→ Work to complete
Print every line below exactly. Skip the pictures.

→ Exercise data
- Opening Delimiter -

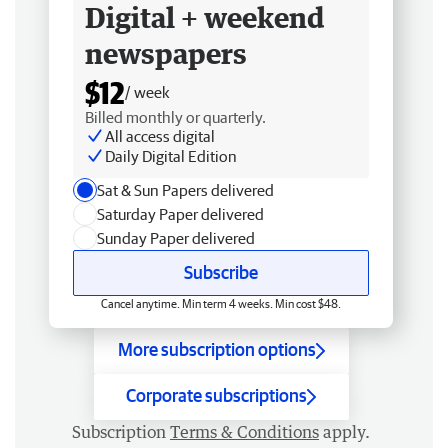
Digital + weekend
newspapers
$12
/ week
Billed monthly or quarterly.
All access digital
Daily Digital Edition
Sat & Sun Papers delivered
Saturday Paper delivered
Sunday Paper delivered
Subscribe
Cancel anytime. Min term 4 weeks. Min cost $48.
More subscription options
Corporate subscriptions
Subscription
Terms & Conditions
apply.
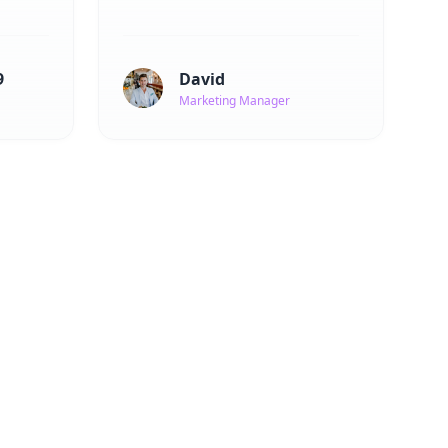
9
David
Marketing Manager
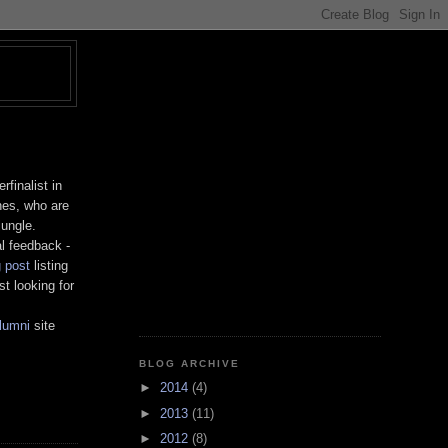
T
finalist in
nes, who are
jungle.
al feedback -
g post
listing
t looking for
lumni
site
BLOG ARCHIVE
►
2014
(4)
►
2013
(11)
►
2012
(8)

- Closing Delimiter -

→ Solution for this problem
Digital + weekend
newspapers
$12
/ week
Billed monthly or quarterly.
All access digital
Daily Digital Edition
Sat & Sun Papers delivered
Saturday Paper delivered
Sunday Paper delivered
Subscribe
Cancel anytime. Min term 4 weeks. Min cost $48.
More subscription options
Corporate subscriptions
Subscription
Terms & Conditions
apply.
9
David
Marketing Manager
T
finalist in
nes, who are
jungle.
al feedback -
g post
listing
t looking for
lumni
site
BLOG ARCHIVE
►
2014
(4)
►
2013
(11)
►
2012
(8)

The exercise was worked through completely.